In my post on this which was read by at least 2 people :-) I tried to be a good systems analyst not a good partisan. I think several others have tried to do that too. In my conclusion I specifically outlined a path to communion I think would be best. Not that I think the powers that value my opinion ;-). I think several others have tried to do straightforward analysis. Not everyone is out there to slam one side or the other.

There are some clearly dishonest spin posts out there. I won't identify them but they are there.

What I find striking is the new thing the Synod inadvertently created -- the "Anglican Family." This is quickly becoming another level in the ongoing search by some to find a jurisdiction they can control. Lord have mercy!

FWIW
jimB

Fr. Daniel Weir said...

I think the "Anglican family" language is simply a recognition that there are a multitude of groups that have their origins in Churches of the Communion. I don't like the language particularly, but I don't think there were better alernatives for the Synod.

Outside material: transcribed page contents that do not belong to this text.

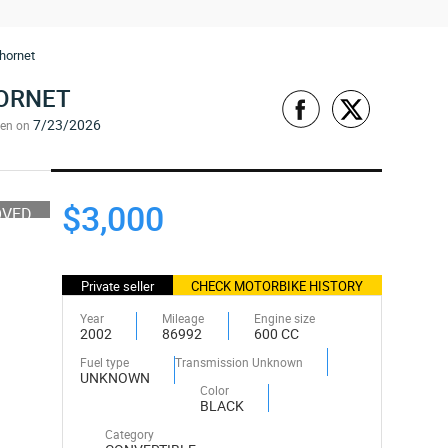
hornet
HORNET
7/23/2026
een on
$3,000
OVED
Private seller
CHECK MOTORBIKE HISTORY
Year
Mileage
Engine size
2002
86992
600 CC
Fuel type
Transmission Unknown
UNKNOWN
Color
BLACK
Category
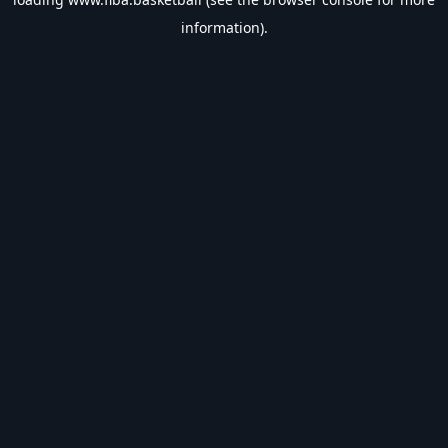
information).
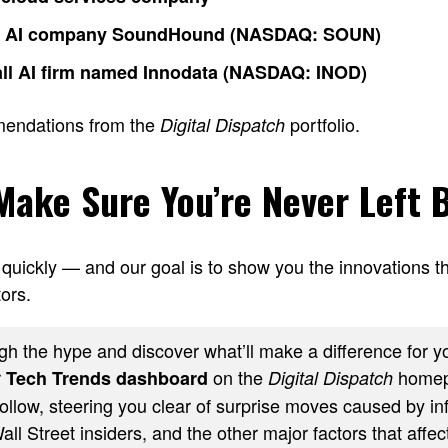
o AI company SoundHound (NASDAQ: SOUN)
ll AI firm named Innodata (NASDAQ: INOD)
mendations from the
portfolio.
Digital Dispatch
 Make Sure You’re Never Left 
quickly — and our goal is to show you the innovations th
ors.
h the hype and discover what’ll make a difference for yo
r
on the
homep
Tech Trends dashboard
Digital Dispatch
ollow, steering you clear of surprise moves caused by inf
ll Street insiders, and the other major factors that affect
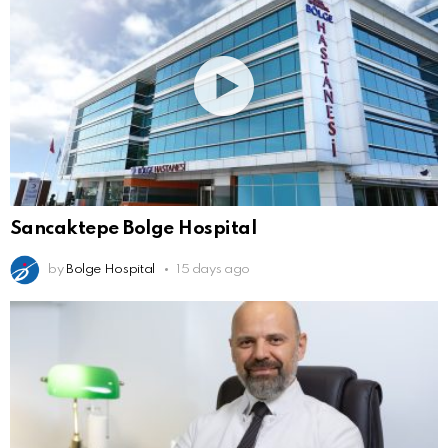
Sancaktepe Bolge Hospital
by
Bolge Hospital
15 days ago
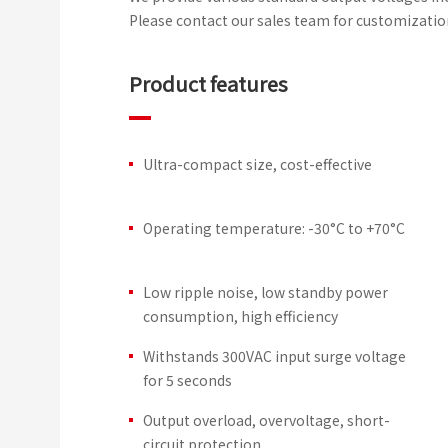
Please contact our sales team for customizatio
Product features
Ultra-compact size, cost-effective
Operating temperature: -30°C to +70°C
Low ripple noise, low standby power
consumption, high efficiency
Withstands 300VAC input surge voltage
for 5 seconds
Output overload, overvoltage, short-
circuit protection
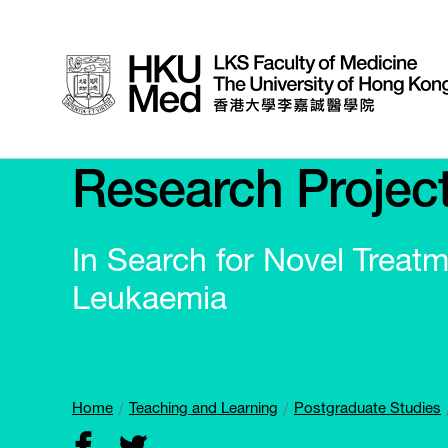
Research Projec
In Search for Novel Treat
Leukaemia
Home
Teaching and Learning
Postgraduate Studies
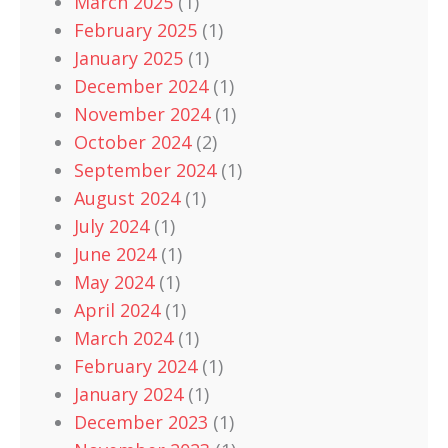
March 2025
(1)
February 2025
(1)
January 2025
(1)
December 2024
(1)
November 2024
(1)
October 2024
(2)
September 2024
(1)
August 2024
(1)
July 2024
(1)
June 2024
(1)
May 2024
(1)
April 2024
(1)
March 2024
(1)
February 2024
(1)
January 2024
(1)
December 2023
(1)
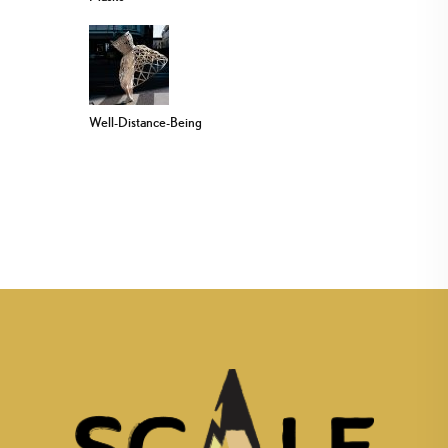
Well-Distance-Being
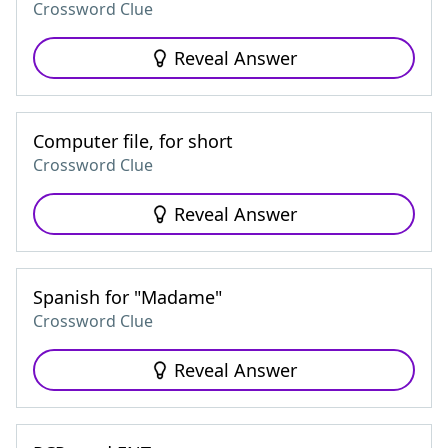
Crossword Clue
Reveal Answer
Computer file, for short
Crossword Clue
Reveal Answer
Spanish for "Madame"
Crossword Clue
Reveal Answer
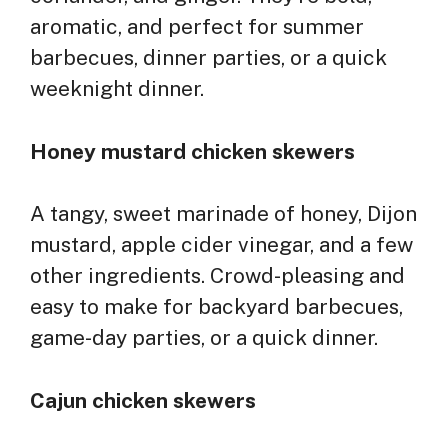
aromatic, and perfect for summer
barbecues, dinner parties, or a quick
weeknight dinner.
Honey mustard chicken skewers
A tangy, sweet marinade of honey, Dijon
mustard, apple cider vinegar, and a few
other ingredients. Crowd-pleasing and
easy to make for backyard barbecues,
game-day parties, or a quick dinner.
Cajun chicken skewers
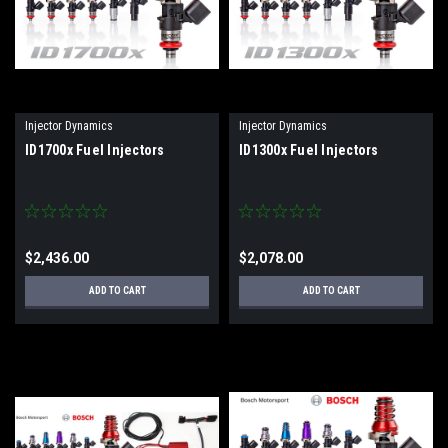
Injector Dynamics
Injector Dynamics
ID1700x Fuel Injectors
ID1300x Fuel Injectors
$2,436.00
$2,078.00
ADD TO CART
ADD TO CART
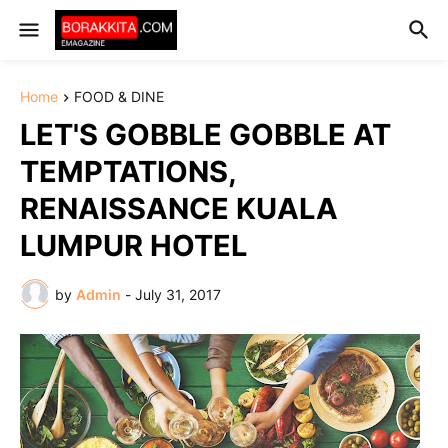
Home
FOOD & DINE
LET'S GOBBLE GOBBLE AT
TEMPTATIONS,
RENAISSANCE KUALA
LUMPUR HOTEL
by
Admin
-
July 31, 2017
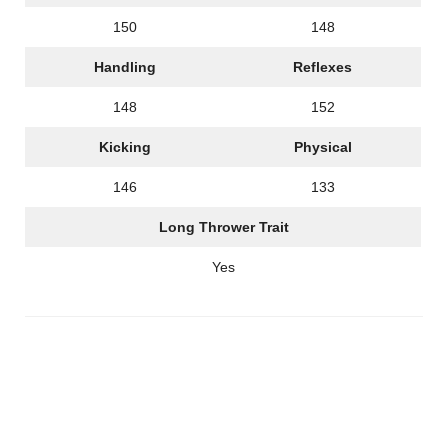
150
148
Handling
Reflexes
148
152
Kicking
Physical
146
133
Long Thrower Trait
Yes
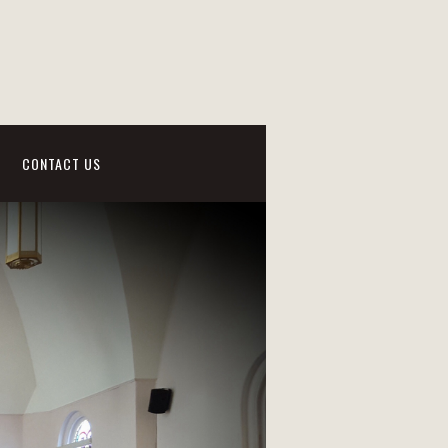
CONTACT US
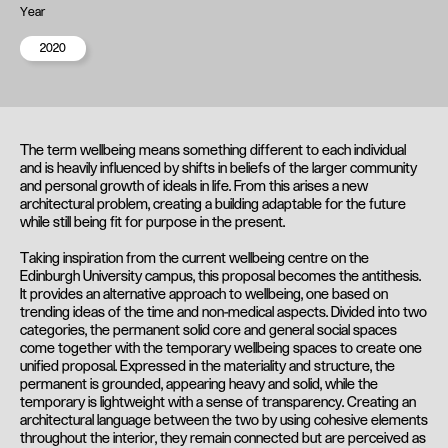
Year
2020
The term wellbeing means something different to each individual
and is heavily influenced by shifts in beliefs of the larger community
and personal growth of ideals in life. From this arises a new
architectural problem, creating a building adaptable for the future
while still being fit for purpose in the present.
Taking inspiration from the current wellbeing centre on the
Edinburgh University campus, this proposal becomes the antithesis.
It provides an alternative approach to wellbeing, one based on
trending ideas of the time and non-medical aspects. Divided into two
categories, the permanent solid core and general social spaces
come together with the temporary wellbeing spaces to create one
unified proposal. Expressed in the materiality and structure, the
permanent is grounded, appearing heavy and solid, while the
temporary is lightweight with a sense of transparency. Creating an
architectural language between the two by using cohesive elements
throughout the interior, they remain connected but are perceived as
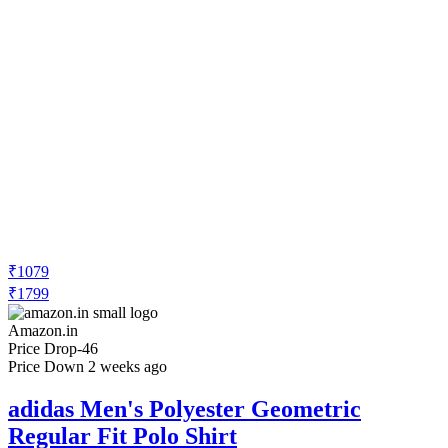
₹1079
₹1799
Amazon.in
Price Drop
-46
Price Down 2 weeks ago
adidas Men's Polyester Geometric
Regular Fit Polo Shirt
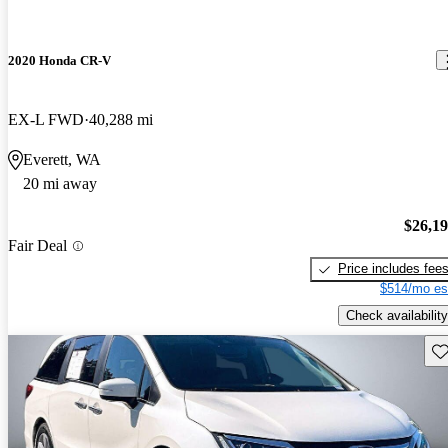
2020 Honda CR-V
EX-L FWD
40,288 mi
Everett, WA
20 mi away
$26,1
Fair Deal
Price includes fee
$514/mo es
Check availability
Sav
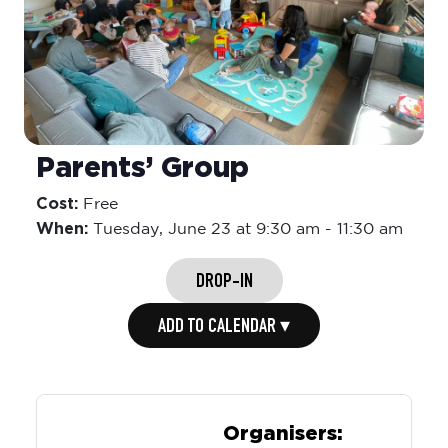
Parents’ Group
Cost:
Free
When:
Tuesday,
June 23 at 9:30 am
-
11:30 am
DROP-IN
ADD TO CALENDAR ▾
Organisers:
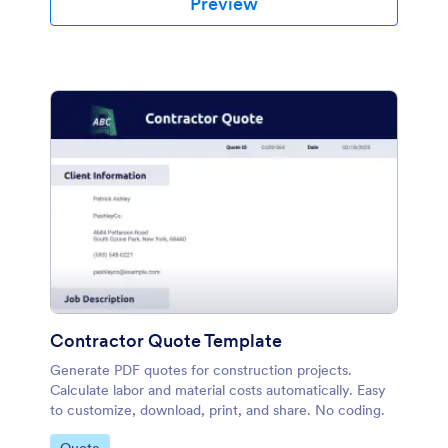
Preview
Contractor Quote Template
Generate PDF quotes for construction projects.
Calculate labor and material costs automatically. Easy
to customize, download, print, and share. No coding.
Go to Category:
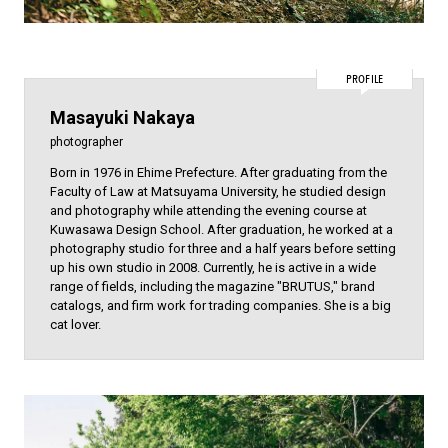
PROFILE
Masayuki Nakaya
photographer
Born in 1976 in Ehime Prefecture. After graduating from the
Faculty of Law at Matsuyama University, he studied design
and photography while attending the evening course at
Kuwasawa Design School. After graduation, he worked at a
photography studio for three and a half years before setting
up his own studio in 2008. Currently, he is active in a wide
range of fields, including the magazine "BRUTUS," brand
catalogs, and firm work for trading companies. She is a big
cat lover.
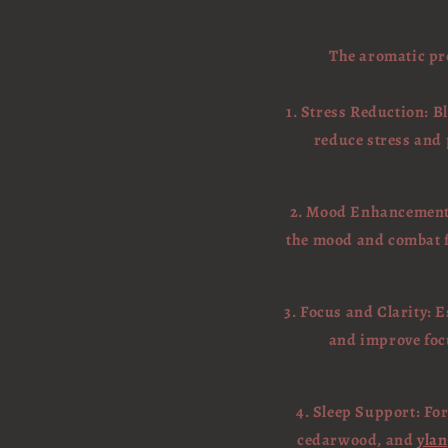
The aromatic pro
1. Stress Reduction: B
reduce stress and 
2. Mood Enhancement: 
the mood and combat fe
3. Focus and Clarity: 
and improve focu
4. Sleep Support: For
cedarwood, and
ylan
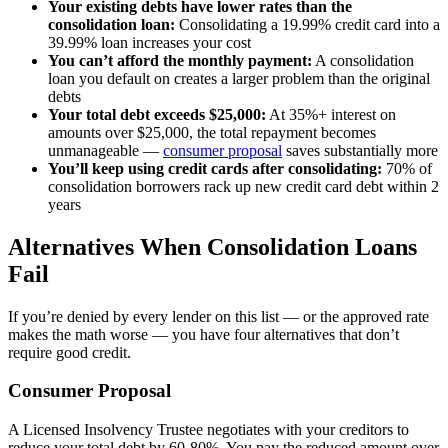
Your existing debts have lower rates than the
consolidation loan:
Consolidating a 19.99% credit card into a
39.99% loan increases your cost
You can’t afford the monthly payment:
A consolidation
loan you default on creates a larger problem than the original
debts
Your total debt exceeds $25,000:
At 35%+ interest on
amounts over $25,000, the total repayment becomes
unmanageable —
consumer proposal
saves substantially more
You’ll keep using credit cards after consolidating:
70% of
consolidation borrowers rack up new credit card debt within 2
years
Alternatives When Consolidation Loans
Fail
If you’re denied by every lender on this list — or the approved rate
makes the math worse — you have four alternatives that don’t
require good credit.
Consumer Proposal
A Licensed Insolvency Trustee negotiates with your creditors to
reduce your total debt by 60-80%. You pay the reduced amount over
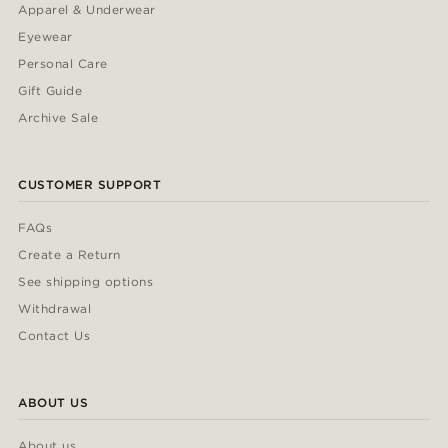
Apparel & Underwear
Eyewear
Personal Care
Gift Guide
Archive Sale
CUSTOMER SUPPORT
FAQs
Create a Return
See shipping options
Withdrawal
Contact Us
ABOUT US
About us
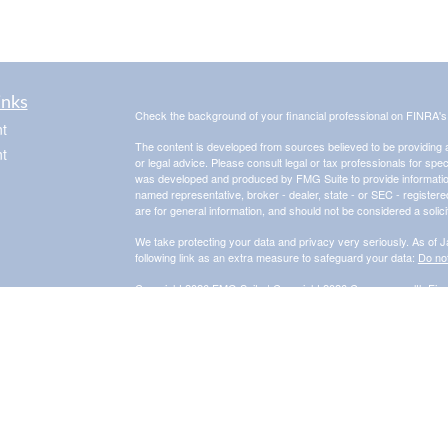
inks
Check the background of your financial professional on FINRA'
t
The content is developed from sources believed to be providing ac
t
or legal advice. Please consult legal or tax professionals for spec
was developed and produced by FMG Suite to provide information on
named representative, broker - dealer, state - or SEC - register
are for general information, and should not be considered a solici
We take protecting your data and privacy very seriously. As of 
following link as an extra measure to safeguard your data:
Do not
Copyright 2026 FMG Suite |
Copyright 2026 Commonwealth Fina
icles
The Financial Advisor(s) associated with this website may discus
are properly registered or licensed. No offers may be made or 
for a list of current registrations.
Securities and advisory services offered through Commonwealth
Adviser. Fixed insurance products and services are separate f
Information presented on this site is for informational purposes on
purchase of any product or security. Investments involve risk an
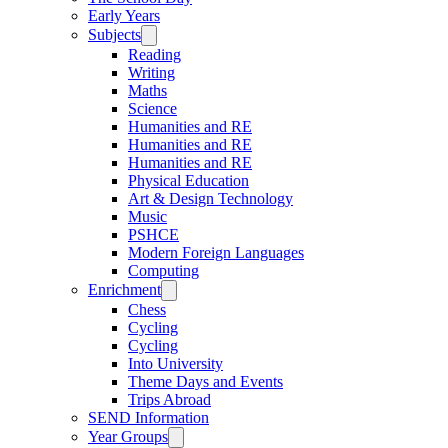
Early Years
Subjects
Reading
Writing
Maths
Science
Humanities and RE
Humanities and RE
Humanities and RE
Physical Education
Art & Design Technology
Music
PSHCE
Modern Foreign Languages
Computing
Enrichment
Chess
Cycling
Cycling
Into University
Theme Days and Events
Trips Abroad
SEND Information
Year Groups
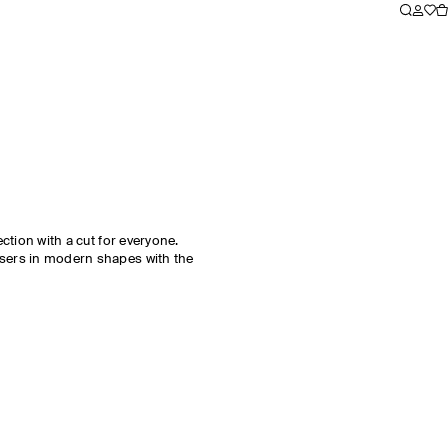
ection with a cut for everyone.
users in modern shapes with the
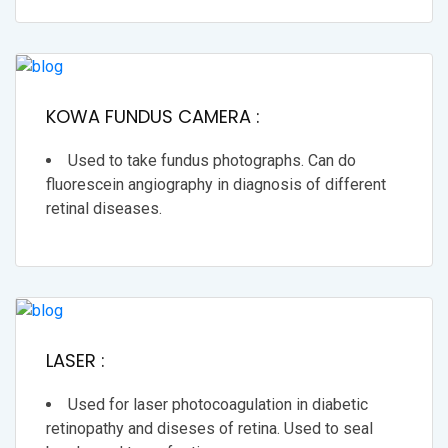
KOWA FUNDUS CAMERA :
Used to take fundus photographs. Can do
fluorescein angiography in diagnosis of different
retinal diseases.
LASER :
Used for laser photocoagulation in diabetic
retinopathy and diseses of retina. Used to seal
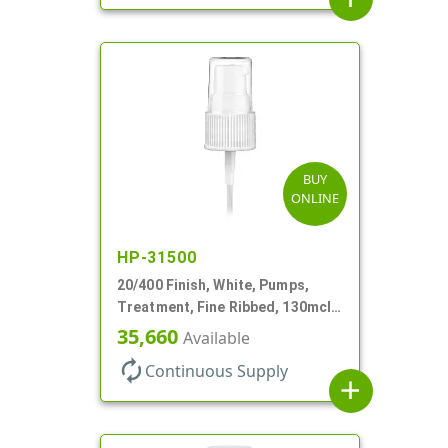
BUY
ONLINE
HP-31500
20/400 Finish, White, Pumps,
Treatment, Fine Ribbed, 130mcl,
3 9/16" DT
35,660
Available
autorenew
Continuous Supply
add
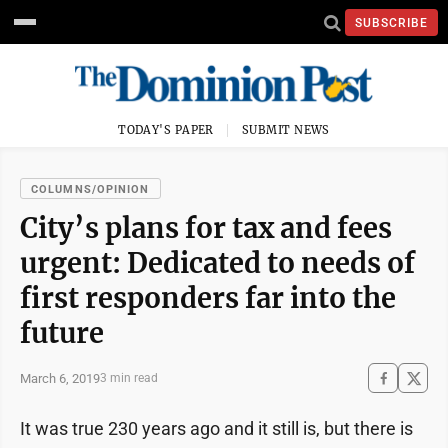
SUBSCRIBE
TODAY'S PAPER
SUBMIT NEWS
COLUMNS/OPINION
City’s plans for tax and fees
urgent: Dedicated to needs of
first responders far into the
future
March 6, 2019
3 min read
It was true 230 years ago and it still is, but there is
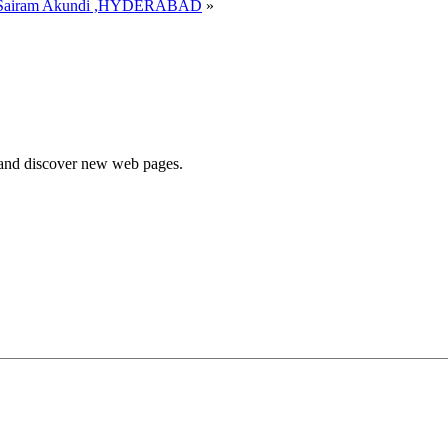
Sairam Akundi ,HYDERABAD
»
e and discover new web pages.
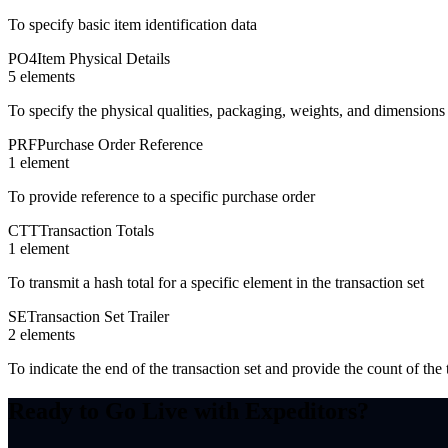
To specify basic item identification data
PO4
Item Physical Details
5
element
s
To specify the physical qualities, packaging, weights, and dimensions 
PRF
Purchase Order Reference
1
element
To provide reference to a specific purchase order
CTT
Transaction Totals
1
element
To transmit a hash total for a specific element in the transaction set
SE
Transaction Set Trailer
2
element
s
To indicate the end of the transaction set and provide the count of t
Ready to Go Live with Expeditors?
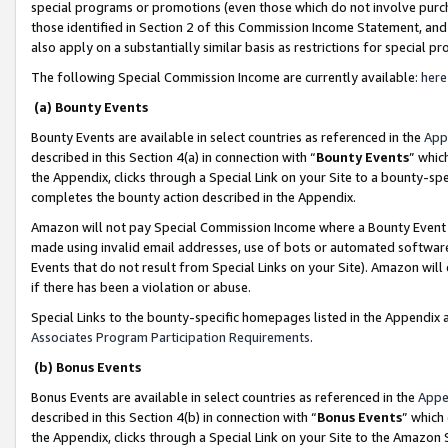
special programs or promotions (even those which do not involve purcha
those identified in Section 2 of this Commission Income Statement, an
also apply on a substantially similar basis as restrictions for special 
The following Special Commission Income are currently available:
here
(a) Bounty Events
Bounty Events are available in select countries as referenced in the
App
described in this Section 4(a) in connection with “
Bounty Events
” whic
the Appendix, clicks through a Special Link on your Site to a bounty-s
completes the bounty action described in the Appendix.
Amazon will not pay Special Commission Income where a Bounty Event ha
made using invalid email addresses, use of bots or automated software
Events that do not result from Special Links on your Site). Amazon will 
if there has been a violation or abuse.
Special Links to the bounty-specific homepages listed in the Appendix 
Associates Program Participation Requirements
.
(b) Bonus Events
Bonus Events are available in select countries as referenced in the
Appe
described in this Section 4(b) in connection with “
Bonus Events
” which
the Appendix, clicks through a Special Link on your Site to the Amazon 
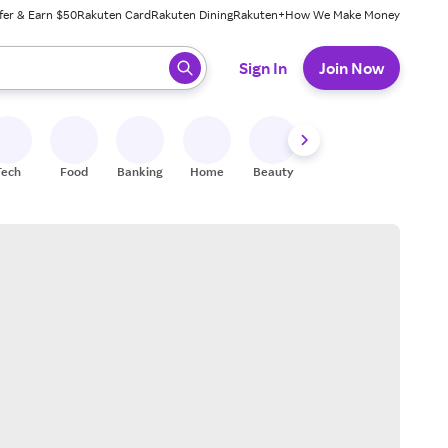
fer & Earn $50
Rakuten Card
Rakuten Dining
Rakuten+
How We Make Money
 ready, press enter to select.
Sign In
Join Now
Tech
Food
Banking
Home
Beauty
Shoes
Fitness
A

I am more please with the Synod's actions than I expected to be and think the decision to pass something was a good one. The CofE and all the other Churches in the Communion need to come to some sort of decision about ACNA. Given the diversity of convictions in the CofE about same-sex unions and women in the episcopate it was probably inevitable that some resoilution would be passed and I think this was as much as we could have expected.

JoshH33 said...

Everyone seems to have their own spin on the Synod and the motion that was passed. The motion, in my opinion, said nothing. I liken it to this: I have a desire to work. The company I wish to work for doesn't hire me...but they agree that "I" have a "desire" to work. Stating the obvious...of course I want to work. The motion said nothing but merely agreed that the ACNA has a "desire" to be in communion with the CoE. Moronic at best.

A few questions though...

Regardless of the ABC being in communion with ACNA directly, he is in fact indirectly in communion with them since many of his Primates are in "communion" with ACNA. How does that work? If much of the Global South recognizes the ACNA as an actual "church" then why the hesitation from the CoE or the ABC directly?

Second: Why the vitriol directed at the ACNA? Who cares if they are recognized? TEC has been deciding to do as they please theologically for decades (and I don't mean that in a positive or negative). If any group has distanced itself from traditional Anglican Orthodoxy it would be TEC. Again, I don't claim that they are wrong for their theological positions but they (TEC) has made quite a shift away from orthodox protestantism (my opinion). Is there no room in the Anglican Communion for the ACNA? There seems to be room for the vast majority of Global South Primates in the communion, who have recognized the ACNA and their leadership as being "Anglican"...and many of those Primates would distance themselves from much of what TEC stands for today.

I'm not asserting that TEC is off-base or that they are not "Anglican". Nor am I saying that the ACNA should be recognized...it just seems to be quite messy when talking about who is in communion with who.